My patchwork bag was made using fabric from my stash and some of those fancy stitches built in to my sewing machine. I must admit to loving the complete process from fabric selection, to sewing on the magnetic closure at the end.
This was a class offered at my local quilting group in February 2014. The tutor mentioned that she had seen a similar bag years ago in a magazine and then designed her own version. I'd love to have been able to share the pattern with you but it's not my pattern to share. I'm sure you could be creative and use a similar technique and any bag pattern you have.
This bag is lined and I sewed in a side pocket on each side of the lining. There are only 4 pattern pieces: front/back, handle, base and leaf template.
To make this bag I purchased the following materials:
The template we used was similar to a leaf shape and was about the size of your hand. After fusing the steam-a-seam to the back of my batiks I cut out about 34 of these leaf shapes to use for the front and for the base. The key to placement of the shapes is to avoid creating horizontal lines. It may take a few tries before you get the hang of it. Begin on the left hand side and have fun.

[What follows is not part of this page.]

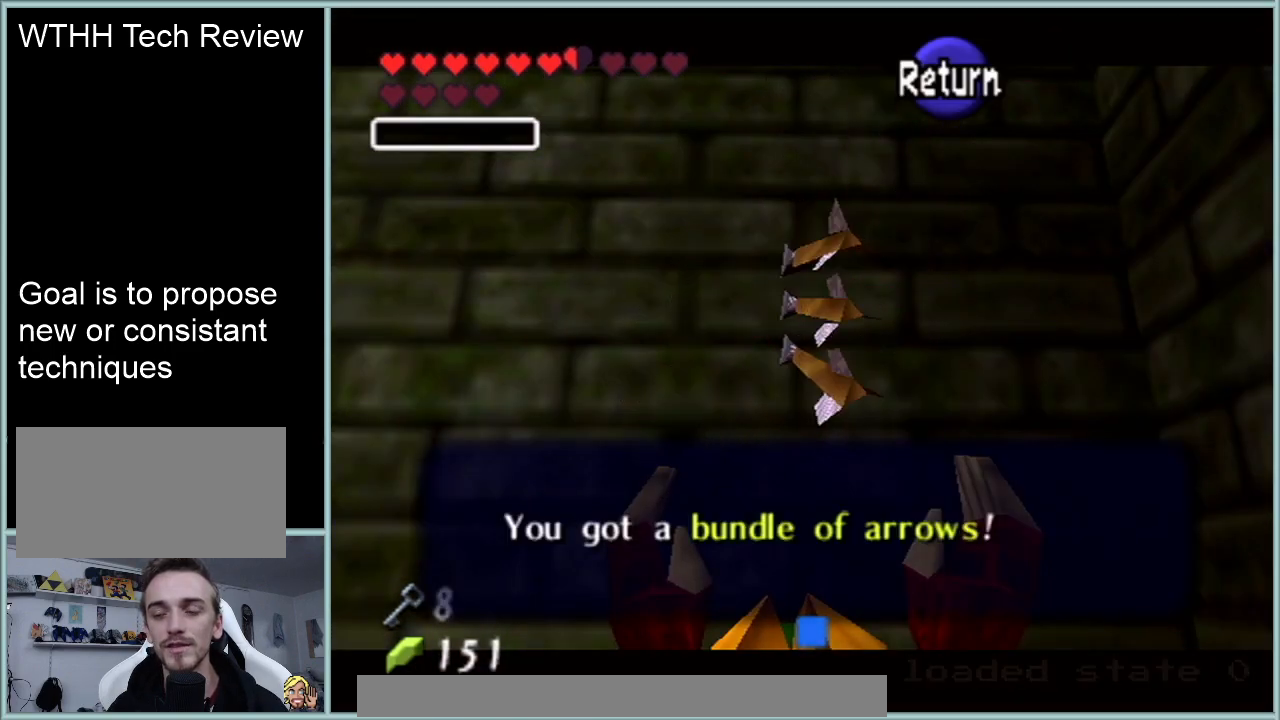
{"buttons": [], "left_stick": "center", "events": [[83, "A", "up"]]}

When all the shapes had been positioned and ironed in place I used a dark matching thread and a Feather Stitch to sew around each shape - you can see this in the photo below.
At this point I played with a lot of the fancy stitches on a scrap of fabric from this project. It was amazing how different some of the stitches looked and it made the stitch selection process so easy!!
The photo to the left shows a close-up of the front of my patchwork bag. You can see I used a range of different fancy stitches with a contrasting thread. I sewed 3 curvy lines using the same stitch on each side. I think I used 4 different stitches on each side and on the base.
This photo shows the back where I decided to leave it plain (not appliqued) and decorate it with the same fancy stitches I had used on the front, in a curvy line format.
I used a triple stitch to sew the side seams of the bag together and as extra reinforcement I sewed each side seam open using the triple stitch again - this certainly gives the bag strength!!
The handles were made from bag batt as well.